Items from a dataset:
···
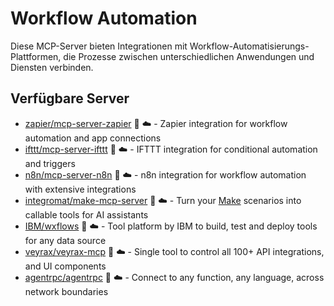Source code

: # Workflow Automation

Diese MCP-Server bieten Integrationen mit Workflow-Automatisierungs-Plattformen, die Prozesse zwischen unterschiedlichen Anwendungen und Diensten verbinden.

## Verfügbare Server

- [zapier/mcp-server-zapier](https://github.com/zapier/mcp-server-zapier) 📇 ☁️ - Zapier integration for workflow automation and app connections
- [ifttt/mcp-server-ifttt](https://github.com/ifttt/mcp-server-ifttt) 🐍 ☁️ - IFTTT integration for conditional automation and triggers
- [n8n/mcp-server-n8n](https://github.com/n8n/mcp-server-n8n) 📇 ☁️ - n8n integration for workflow automation with extensive integrations
- [integromat/make-mcp-server](https://github.com/integromat/make-mcp-server) 📇 ☁️ - Turn your [Make](https://www.make.com/) scenarios into callable tools for AI assistants
- [IBM/wxflows](https://github.com/IBM/wxflows/tree/main/examples/mcp/javascript) 📇 ☁️ - Tool platform by IBM to build, test and deploy tools for any data source
- [veyrax/veyrax-mcp](https://github.com/VeyraX/veyrax-mcp) 📇 ☁️ - Single tool to control all 100+ API integrations, and UI components
- [agentrpc/agentrpc](https://github.com/agentrpc/agentrpc) 📇 ☁️ - Connect to any function, any language, across network boundaries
···
> [Work to complete] Change every "tools" in the records to "utilities" and write out all the lines again with nothing else altered. Leave the pictures out.

> [Written solution]
Source code

: # Workflow Automation

Diese MCP-Server bieten Integrationen mit Workflow-Automatisierungs-Plattformen, die Prozesse zwischen unterschiedlichen Anwendungen und Diensten verbinden.

## Verfügbare Server

- [zapier/mcp-server-zapier](https://github.com/zapier/mcp-server-zapier) 📇 ☁️ - Zapier integration for workflow automation and app connections
- [ifttt/mcp-server-ifttt](https://github.com/ifttt/mcp-server-ifttt) 🐍 ☁️ - IFTTT integration for conditional automation and triggers
- [n8n/mcp-server-n8n](https://github.com/n8n/mcp-server-n8n) 📇 ☁️ - n8n integration for workflow automation with extensive integrations
- [integromat/make-mcp-server](https://github.com/integromat/make-mcp-server) 📇 ☁️ - Turn your [Make](https://www.make.com/) scenarios into callable utilities for AI assistants
- [IBM/wxflows](https://github.com/IBM/wxflows/tree/main/examples/mcp/javascript) 📇 ☁️ - Tool platform by IBM to build, test and deploy utilities for any data source
- [veyrax/veyrax-mcp](https://github.com/VeyraX/veyrax-mcp) 📇 ☁️ - Single tool to control all 100+ API integrations, and UI components
- [agentrpc/agentrpc](https://github.com/agentrpc/agentrpc) 📇 ☁️ - Connect to any function, any language, across network boundaries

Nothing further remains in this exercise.